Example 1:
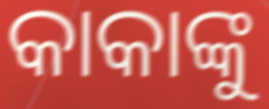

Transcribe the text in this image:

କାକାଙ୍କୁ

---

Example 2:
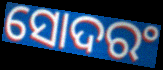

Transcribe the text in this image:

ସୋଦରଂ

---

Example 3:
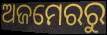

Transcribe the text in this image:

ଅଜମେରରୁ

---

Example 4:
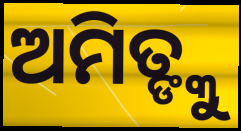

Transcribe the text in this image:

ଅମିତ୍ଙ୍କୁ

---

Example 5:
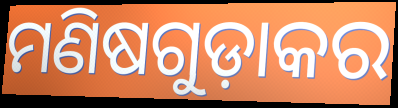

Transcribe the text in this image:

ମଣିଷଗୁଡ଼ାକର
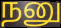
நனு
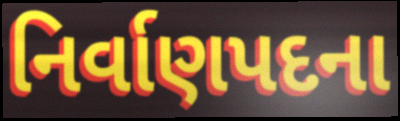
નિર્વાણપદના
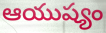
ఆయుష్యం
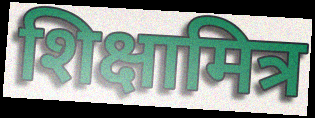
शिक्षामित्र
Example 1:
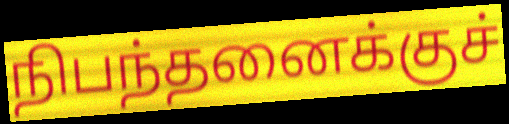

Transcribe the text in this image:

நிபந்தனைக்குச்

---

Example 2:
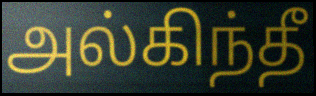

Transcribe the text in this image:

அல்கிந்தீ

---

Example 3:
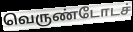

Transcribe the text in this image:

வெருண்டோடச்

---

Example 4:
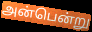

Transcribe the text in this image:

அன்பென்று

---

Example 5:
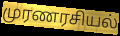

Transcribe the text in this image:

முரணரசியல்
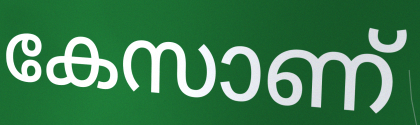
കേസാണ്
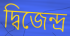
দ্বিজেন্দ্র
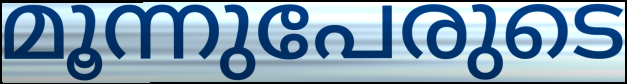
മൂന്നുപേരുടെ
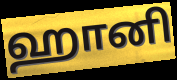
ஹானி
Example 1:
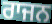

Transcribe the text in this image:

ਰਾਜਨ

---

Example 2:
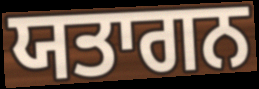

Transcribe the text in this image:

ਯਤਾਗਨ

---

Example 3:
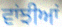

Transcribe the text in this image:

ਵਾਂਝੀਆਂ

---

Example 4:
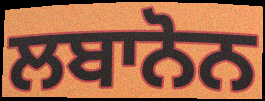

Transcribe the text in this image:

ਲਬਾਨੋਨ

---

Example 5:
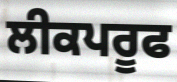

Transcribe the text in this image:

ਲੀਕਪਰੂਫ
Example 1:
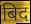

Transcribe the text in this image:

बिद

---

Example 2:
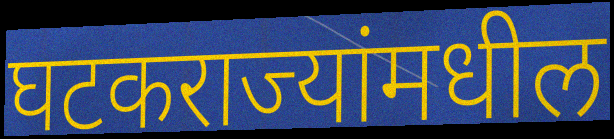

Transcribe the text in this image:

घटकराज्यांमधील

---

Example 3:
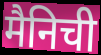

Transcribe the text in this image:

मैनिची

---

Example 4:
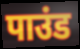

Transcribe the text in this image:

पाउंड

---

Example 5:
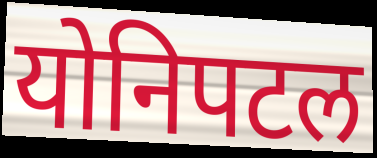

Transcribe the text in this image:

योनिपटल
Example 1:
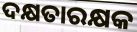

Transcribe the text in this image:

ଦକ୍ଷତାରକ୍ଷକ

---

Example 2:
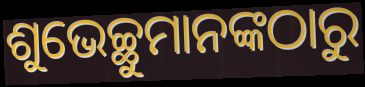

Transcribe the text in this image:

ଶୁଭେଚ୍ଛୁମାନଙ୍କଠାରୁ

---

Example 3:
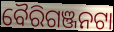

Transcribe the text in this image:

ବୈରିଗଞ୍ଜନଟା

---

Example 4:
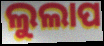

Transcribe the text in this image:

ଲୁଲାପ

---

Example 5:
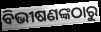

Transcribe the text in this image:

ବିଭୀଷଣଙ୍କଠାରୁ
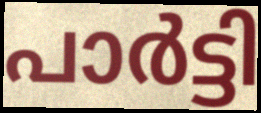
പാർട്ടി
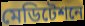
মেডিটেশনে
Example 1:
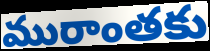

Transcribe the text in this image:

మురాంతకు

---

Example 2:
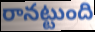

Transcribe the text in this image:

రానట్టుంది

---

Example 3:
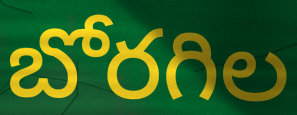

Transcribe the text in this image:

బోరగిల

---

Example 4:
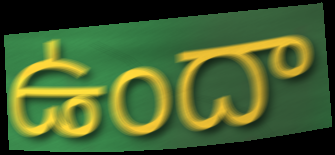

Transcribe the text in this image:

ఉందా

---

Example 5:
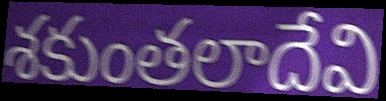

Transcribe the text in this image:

|---|

● What to work on
Write out the material above again, word for word, minus its pictures.

● Expected answer
Example 1:

Transcribe the text in this image:

କାକାଙ୍କୁ

---

Example 2:

Transcribe the text in this image:

ସୋଦରଂ

---

Example 3:

Transcribe the text in this image:

ଅଜମେରରୁ

---

Example 4:

Transcribe the text in this image:

ଅମିତ୍ଙ୍କୁ

---

Example 5:

Transcribe the text in this image:

ମଣିଷଗୁଡ଼ାକର
நனு
નિર્વાણપદના
ఆయుష్యం
शिक्षामित्र
Example 1:

Transcribe the text in this image:

நிபந்தனைக்குச்

---

Example 2:

Transcribe the text in this image:

அல்கிந்தீ

---

Example 3:

Transcribe the text in this image:

வெருண்டோடச்

---

Example 4:

Transcribe the text in this image:

அன்பென்று

---

Example 5:

Transcribe the text in this image:

முரணரசியல்
കേസാണ്
দ্বিজেন্দ্র
മൂന്നുപേരുടെ
ஹானி
Example 1:

Transcribe the text in this image:

ਰਾਜਨ

---

Example 2:

Transcribe the text in this image:

ਯਤਾਗਨ

---

Example 3:

Transcribe the text in this image:

ਵਾਂਝੀਆਂ

---

Example 4:

Transcribe the text in this image:

ਲਬਾਨੋਨ

---

Example 5:

Transcribe the text in this image:

ਲੀਕਪਰੂਫ
Example 1:

Transcribe the text in this image:

बिद

---

Example 2:

Transcribe the text in this image:

घटकराज्यांमधील

---

Example 3:

Transcribe the text in this image:

मैनिची

---

Example 4:

Transcribe the text in this image:

पाउंड

---

Example 5:

Transcribe the text in this image:

योनिपटल
Example 1:

Transcribe the text in this image:

ଦକ୍ଷତାରକ୍ଷକ

---

Example 2:

Transcribe the text in this image:

ଶୁଭେଚ୍ଛୁମାନଙ୍କଠାରୁ

---

Example 3:

Transcribe the text in this image:

ବୈରିଗଞ୍ଜନଟା

---

Example 4:

Transcribe the text in this image:

ଲୁଲାପ

---

Example 5:

Transcribe the text in this image:

ବିଭୀଷଣଙ୍କଠାରୁ
പാർട്ടി
মেডিটেশনে
Example 1:

Transcribe the text in this image:

మురాంతకు

---

Example 2:

Transcribe the text in this image:

రానట్టుంది

---

Example 3:

Transcribe the text in this image:

బోరగిల

---

Example 4:

Transcribe the text in this image:

ఉందా

---

Example 5:

Transcribe the text in this image:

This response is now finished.